I’m brown, an immigrant, an American-raised desi, queer, feminist, and a whole host of other things. As an immigrant from India, I am subject to the “model minority” or “model immigrant” myth. Part of this myth is the idea that we (I mean Asians-Americans and more broadly, any others who are also subject to this myth) fit in with the dominant culture, that we’ve assimilated, that we can almost pass for white. However, while the myth perpetuates the idea that we can benefit from whiteness; it also simultaneously points out that we are no more than “honorary citizens” to quote Fanon. In Fanon’s essay, “The Negro and Language” from Black Skin, White Masks, Fanon states:

“To speak a language is to take on a world, a culture. The Antilles Negro who wants to be white will be the whiter as he gains greater mastery of the cultural tool that language is. Rather more than a year ago in Lyon, I remember, in a lecture I had drawn a parallel between the Negro and European poetry, and a French acquaintance told me enthusiastically, ‘At the bottom you are a white man.’ The fact that I had been able to investigate so interesting a problem through the white man’s language gave me honorary citizenship” (38).

Fanon is talking about language and race here, but we can apply this idea to the “model minority” myth. As much as we assimilate and take on the cultural norms of whiteness or “American-ness,” we will never fully be more than “honorary citizens”. The “model minority” myth perpetuates the idea that the “American dream” is accessible to anyone who works hard enough for it, but this is clearly not true. Figures like Bobby Jindal and Nikki Haley have embraced the “model minority” myth, but in doing so, they perpetuate white supremacy. I always get the question, “Where are you from?” When I get this question, I am interpellated as a foreigner, as an outsider, as someone who is not from here, and no matter how much I assimilate, I will always get this question so long we live in a white supremacist society.

I reject being a model minority, but I must also negotiate the complexities of my cultural identity. While I was growing up in this small Southern town, I was also being raised by my conservative Hindu parents. My parents hate that I don’t really have many desi friends, and only recently, they’ve opened up and said, “If your husband is white, that’s okay; we just want you to get married.” Growing up, my parents hated that I embraced “American-ness;” they would say, “You’re not American. You’re Indian! Start acting like it!” They really struggled with the fact that I didn’t really speak Gujarati, that I didn’t embrace Hinduism, and that I sometimes didn’t enjoy the Gujarati food my mother made everyday.  Part of the reason I don’t have many desi friends is because I’m afraid of not being desi enough. From my parents’ perspectives, I don’t do the “Indian” things; I don’t really cook the my mother’s foods, dress the way my mother dresses, or embrace my mother’s religious traditions. From my parents’ perspectives, I dress “American,” eat “American” food, consume “American” media, and have “American” friends.
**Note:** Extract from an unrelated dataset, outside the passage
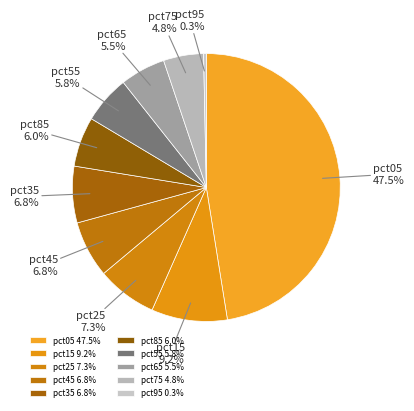

To the nearest percent, what is the combined percentage of pct25 and pct05?

55%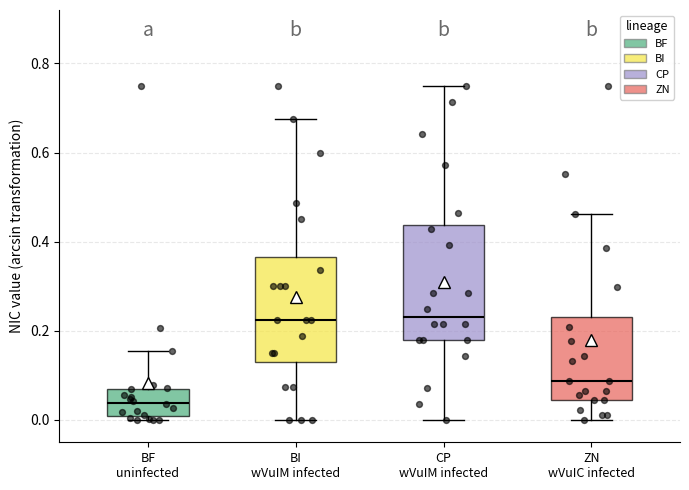

Where does the lower whisker of the box for BI wVuIM infected end on the y-axis? The values are not printed on the chart, so give them approximately, as read against the axis.

0.00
In this press conference, Junot Diaz gets a question about people not liking his use of the n***** word. He talks about how there’s an idea of “imperial blackness” which he defines as “a blackness where one person has the keys to what blackness means”. We are constantly putting each other in check; we are constantly judging others for not fitting into the model of blackness, brownness, “American-ness”, or whateverness. As a brown person, I judge Nikki Haley and Bobby Jindal for not being “Indian” enough while being judged by others for not being “Indian” enough. To try to boil down Indianness into things you check off on a list does disservice to all of us because there is so much diversity to group of people who call themselves Indian or “desi”. There are social, racial, historical, material, etc. realities that have contributed us having some shared experiences, traditions, history, etc. but we should not be so loyal to the idea of being “Indian” or “American” such that we seek to exclude people who do not fit neatly into these categories.

Where does all of that lead us now? To go to the title of this blog post “Who Am I? Where Do I Belong?”, I am Bhumika, and it doesn’t really matter where I belong because all of these identity categories are socially constructed.